● Raw data
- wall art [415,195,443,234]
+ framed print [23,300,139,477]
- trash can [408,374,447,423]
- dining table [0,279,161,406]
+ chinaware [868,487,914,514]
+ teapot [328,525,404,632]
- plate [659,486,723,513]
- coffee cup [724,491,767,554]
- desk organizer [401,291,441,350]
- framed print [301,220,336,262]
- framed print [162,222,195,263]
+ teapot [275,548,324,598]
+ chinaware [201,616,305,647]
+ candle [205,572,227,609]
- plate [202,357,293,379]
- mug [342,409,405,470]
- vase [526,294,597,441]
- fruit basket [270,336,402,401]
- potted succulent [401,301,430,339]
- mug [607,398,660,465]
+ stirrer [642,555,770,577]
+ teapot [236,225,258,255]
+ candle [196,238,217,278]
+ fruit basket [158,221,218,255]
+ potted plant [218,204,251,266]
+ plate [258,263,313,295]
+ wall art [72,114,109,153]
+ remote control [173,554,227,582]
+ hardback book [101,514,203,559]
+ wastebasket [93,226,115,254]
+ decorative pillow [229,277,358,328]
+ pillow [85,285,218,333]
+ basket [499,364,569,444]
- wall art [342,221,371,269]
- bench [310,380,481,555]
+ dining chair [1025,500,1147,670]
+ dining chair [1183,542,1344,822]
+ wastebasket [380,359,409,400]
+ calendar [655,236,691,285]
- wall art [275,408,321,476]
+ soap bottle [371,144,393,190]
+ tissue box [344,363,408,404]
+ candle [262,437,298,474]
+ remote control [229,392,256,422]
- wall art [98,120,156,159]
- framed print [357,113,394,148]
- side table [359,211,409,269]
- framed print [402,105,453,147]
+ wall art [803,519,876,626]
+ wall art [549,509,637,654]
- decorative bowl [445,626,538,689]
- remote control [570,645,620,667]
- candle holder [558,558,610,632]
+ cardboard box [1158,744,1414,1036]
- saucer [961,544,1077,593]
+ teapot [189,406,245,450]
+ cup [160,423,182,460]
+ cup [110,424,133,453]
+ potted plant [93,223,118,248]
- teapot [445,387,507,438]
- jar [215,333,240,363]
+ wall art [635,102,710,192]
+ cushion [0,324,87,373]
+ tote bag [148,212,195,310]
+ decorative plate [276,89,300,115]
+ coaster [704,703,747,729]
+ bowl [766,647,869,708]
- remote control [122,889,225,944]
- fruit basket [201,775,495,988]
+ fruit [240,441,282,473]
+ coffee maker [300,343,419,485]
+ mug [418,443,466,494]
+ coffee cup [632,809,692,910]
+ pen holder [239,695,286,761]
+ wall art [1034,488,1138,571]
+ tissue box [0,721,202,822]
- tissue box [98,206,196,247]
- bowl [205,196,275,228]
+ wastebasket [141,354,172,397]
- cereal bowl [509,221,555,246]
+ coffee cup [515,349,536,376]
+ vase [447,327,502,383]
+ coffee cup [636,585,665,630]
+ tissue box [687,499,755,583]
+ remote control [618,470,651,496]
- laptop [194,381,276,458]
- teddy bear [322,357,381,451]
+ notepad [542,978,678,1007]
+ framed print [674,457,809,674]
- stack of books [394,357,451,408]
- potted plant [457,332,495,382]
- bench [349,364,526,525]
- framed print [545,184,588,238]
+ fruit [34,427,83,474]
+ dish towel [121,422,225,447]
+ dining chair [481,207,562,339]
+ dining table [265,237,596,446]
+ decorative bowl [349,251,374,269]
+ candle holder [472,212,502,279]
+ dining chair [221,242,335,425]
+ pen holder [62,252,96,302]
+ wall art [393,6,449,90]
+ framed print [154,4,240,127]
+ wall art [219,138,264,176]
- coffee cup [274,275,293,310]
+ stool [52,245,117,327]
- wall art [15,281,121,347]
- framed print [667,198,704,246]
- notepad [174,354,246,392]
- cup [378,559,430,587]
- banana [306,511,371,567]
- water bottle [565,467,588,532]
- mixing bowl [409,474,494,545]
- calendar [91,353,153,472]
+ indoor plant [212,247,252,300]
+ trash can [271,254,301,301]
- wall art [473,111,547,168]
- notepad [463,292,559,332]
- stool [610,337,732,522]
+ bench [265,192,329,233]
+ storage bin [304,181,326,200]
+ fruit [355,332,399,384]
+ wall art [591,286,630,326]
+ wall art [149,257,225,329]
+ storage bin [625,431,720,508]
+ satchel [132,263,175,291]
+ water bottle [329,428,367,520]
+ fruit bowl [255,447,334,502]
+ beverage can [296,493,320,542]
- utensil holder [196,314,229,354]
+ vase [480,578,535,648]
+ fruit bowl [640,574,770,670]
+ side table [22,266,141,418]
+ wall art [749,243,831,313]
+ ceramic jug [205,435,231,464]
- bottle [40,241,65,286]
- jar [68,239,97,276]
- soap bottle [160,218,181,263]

● Exercise prompt
Which lines above include "remote"? Show each of them by copying it.

● Answer
+ remote control [173,554,227,582]
+ remote control [229,392,256,422]
- remote control [570,645,620,667]
- remote control [122,889,225,944]
+ remote control [618,470,651,496]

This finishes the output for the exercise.